#### [INSTRUCTIONS FOR THE TASK]
Repeat all the records, precisely as given.

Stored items
-- -- --

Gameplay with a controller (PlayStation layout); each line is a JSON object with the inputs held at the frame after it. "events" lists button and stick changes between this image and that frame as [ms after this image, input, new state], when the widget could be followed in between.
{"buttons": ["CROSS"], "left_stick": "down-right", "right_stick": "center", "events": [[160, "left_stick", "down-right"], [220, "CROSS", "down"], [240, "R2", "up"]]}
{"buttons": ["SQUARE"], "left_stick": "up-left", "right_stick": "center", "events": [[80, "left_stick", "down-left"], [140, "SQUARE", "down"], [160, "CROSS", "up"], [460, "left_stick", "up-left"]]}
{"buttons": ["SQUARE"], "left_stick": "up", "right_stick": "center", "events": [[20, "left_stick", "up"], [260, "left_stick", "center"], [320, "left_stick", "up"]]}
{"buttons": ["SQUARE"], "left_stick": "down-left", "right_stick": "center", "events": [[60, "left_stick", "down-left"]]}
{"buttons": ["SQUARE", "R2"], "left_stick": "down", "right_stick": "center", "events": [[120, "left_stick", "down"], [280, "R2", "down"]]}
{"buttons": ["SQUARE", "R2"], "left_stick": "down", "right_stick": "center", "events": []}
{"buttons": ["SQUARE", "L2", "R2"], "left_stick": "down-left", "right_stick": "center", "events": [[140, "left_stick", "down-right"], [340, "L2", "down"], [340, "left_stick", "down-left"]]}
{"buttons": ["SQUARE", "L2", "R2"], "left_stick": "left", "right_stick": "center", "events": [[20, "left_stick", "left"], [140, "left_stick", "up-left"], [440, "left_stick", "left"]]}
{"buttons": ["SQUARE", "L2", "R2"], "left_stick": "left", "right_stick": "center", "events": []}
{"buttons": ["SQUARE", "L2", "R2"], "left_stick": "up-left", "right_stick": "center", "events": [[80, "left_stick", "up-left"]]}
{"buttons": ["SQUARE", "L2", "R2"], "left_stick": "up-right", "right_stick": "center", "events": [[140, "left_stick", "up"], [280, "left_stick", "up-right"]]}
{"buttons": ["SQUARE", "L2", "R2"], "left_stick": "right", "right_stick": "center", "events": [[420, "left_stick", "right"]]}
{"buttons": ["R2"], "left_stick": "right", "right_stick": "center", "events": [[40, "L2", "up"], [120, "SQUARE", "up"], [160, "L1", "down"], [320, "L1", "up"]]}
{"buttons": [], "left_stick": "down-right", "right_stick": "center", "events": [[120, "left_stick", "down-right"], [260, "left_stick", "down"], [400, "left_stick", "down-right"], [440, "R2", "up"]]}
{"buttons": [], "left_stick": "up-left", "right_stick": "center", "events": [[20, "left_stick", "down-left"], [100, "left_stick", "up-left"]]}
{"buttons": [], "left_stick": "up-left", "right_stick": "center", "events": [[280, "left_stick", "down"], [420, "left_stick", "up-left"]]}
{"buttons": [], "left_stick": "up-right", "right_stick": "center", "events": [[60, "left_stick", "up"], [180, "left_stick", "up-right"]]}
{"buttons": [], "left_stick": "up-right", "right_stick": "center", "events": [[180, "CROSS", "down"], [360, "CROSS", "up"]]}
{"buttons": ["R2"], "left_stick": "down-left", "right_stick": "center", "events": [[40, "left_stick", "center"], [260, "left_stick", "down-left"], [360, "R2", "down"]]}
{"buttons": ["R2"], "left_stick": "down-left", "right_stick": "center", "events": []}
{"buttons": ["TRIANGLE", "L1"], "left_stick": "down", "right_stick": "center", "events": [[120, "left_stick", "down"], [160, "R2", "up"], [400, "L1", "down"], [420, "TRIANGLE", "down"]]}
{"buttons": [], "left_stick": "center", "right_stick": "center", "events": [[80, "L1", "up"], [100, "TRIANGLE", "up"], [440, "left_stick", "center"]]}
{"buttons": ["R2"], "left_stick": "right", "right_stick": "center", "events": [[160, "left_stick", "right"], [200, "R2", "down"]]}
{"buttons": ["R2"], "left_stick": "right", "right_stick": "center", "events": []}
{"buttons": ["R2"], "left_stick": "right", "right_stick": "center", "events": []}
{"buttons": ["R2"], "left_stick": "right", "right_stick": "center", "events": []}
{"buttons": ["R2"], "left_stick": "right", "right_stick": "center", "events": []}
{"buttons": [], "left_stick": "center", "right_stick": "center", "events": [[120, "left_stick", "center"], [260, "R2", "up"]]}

-- -- --

#### [EXERCISE RESULT]
Gameplay with a controller (PlayStation layout); each line is a JSON object with the inputs held at the frame after it. "events" lists button and stick changes between this image and that frame as [ms after this image, input, new state], when the widget could be followed in between.
{"buttons": ["CROSS"], "left_stick": "down-right", "right_stick": "center", "events": [[160, "left_stick", "down-right"], [220, "CROSS", "down"], [240, "R2", "up"]]}
{"buttons": ["SQUARE"], "left_stick": "up-left", "right_stick": "center", "events": [[80, "left_stick", "down-left"], [140, "SQUARE", "down"], [160, "CROSS", "up"], [460, "left_stick", "up-left"]]}
{"buttons": ["SQUARE"], "left_stick": "up", "right_stick": "center", "events": [[20, "left_stick", "up"], [260, "left_stick", "center"], [320, "left_stick", "up"]]}
{"buttons": ["SQUARE"], "left_stick": "down-left", "right_stick": "center", "events": [[60, "left_stick", "down-left"]]}
{"buttons": ["SQUARE", "R2"], "left_stick": "down", "right_stick": "center", "events": [[120, "left_stick", "down"], [280, "R2", "down"]]}
{"buttons": ["SQUARE", "R2"], "left_stick": "down", "right_stick": "center", "events": []}
{"buttons": ["SQUARE", "L2", "R2"], "left_stick": "down-left", "right_stick": "center", "events": [[140, "left_stick", "down-right"], [340, "L2", "down"], [340, "left_stick", "down-left"]]}
{"buttons": ["SQUARE", "L2", "R2"], "left_stick": "left", "right_stick": "center", "events": [[20, "left_stick", "left"], [140, "left_stick", "up-left"], [440, "left_stick", "left"]]}
{"buttons": ["SQUARE", "L2", "R2"], "left_stick": "left", "right_stick": "center", "events": []}
{"buttons": ["SQUARE", "L2", "R2"], "left_stick": "up-left", "right_stick": "center", "events": [[80, "left_stick", "up-left"]]}
{"buttons": ["SQUARE", "L2", "R2"], "left_stick": "up-right", "right_stick": "center", "events": [[140, "left_stick", "up"], [280, "left_stick", "up-right"]]}
{"buttons": ["SQUARE", "L2", "R2"], "left_stick": "right", "right_stick": "center", "events": [[420, "left_stick", "right"]]}
{"buttons": ["R2"], "left_stick": "right", "right_stick": "center", "events": [[40, "L2", "up"], [120, "SQUARE", "up"], [160, "L1", "down"], [320, "L1", "up"]]}
{"buttons": [], "left_stick": "down-right", "right_stick": "center", "events": [[120, "left_stick", "down-right"], [260, "left_stick", "down"], [400, "left_stick", "down-right"], [440, "R2", "up"]]}
{"buttons": [], "left_stick": "up-left", "right_stick": "center", "events": [[20, "left_stick", "down-left"], [100, "left_stick", "up-left"]]}
{"buttons": [], "left_stick": "up-left", "right_stick": "center", "events": [[280, "left_stick", "down"], [420, "left_stick", "up-left"]]}
{"buttons": [], "left_stick": "up-right", "right_stick": "center", "events": [[60, "left_stick", "up"], [180, "left_stick", "up-right"]]}
{"buttons": [], "left_stick": "up-right", "right_stick": "center", "events": [[180, "CROSS", "down"], [360, "CROSS", "up"]]}
{"buttons": ["R2"], "left_stick": "down-left", "right_stick": "center", "events": [[40, "left_stick", "center"], [260, "left_stick", "down-left"], [360, "R2", "down"]]}
{"buttons": ["R2"], "left_stick": "down-left", "right_stick": "center", "events": []}
{"buttons": ["TRIANGLE", "L1"], "left_stick": "down", "right_stick": "center", "events": [[120, "left_stick", "down"], [160, "R2", "up"], [400, "L1", "down"], [420, "TRIANGLE", "down"]]}
{"buttons": [], "left_stick": "center", "right_stick": "center", "events": [[80, "L1", "up"], [100, "TRIANGLE", "up"], [440, "left_stick", "center"]]}
{"buttons": ["R2"], "left_stick": "right", "right_stick": "center", "events": [[160, "left_stick", "right"], [200, "R2", "down"]]}
{"buttons": ["R2"], "left_stick": "right", "right_stick": "center", "events": []}
{"buttons": ["R2"], "left_stick": "right", "right_stick": "center", "events": []}
{"buttons": ["R2"], "left_stick": "right", "right_stick": "center", "events": []}
{"buttons": ["R2"], "left_stick": "right", "right_stick": "center", "events": []}
{"buttons": [], "left_stick": "center", "right_stick": "center", "events": [[120, "left_stick", "center"], [260, "R2", "up"]]}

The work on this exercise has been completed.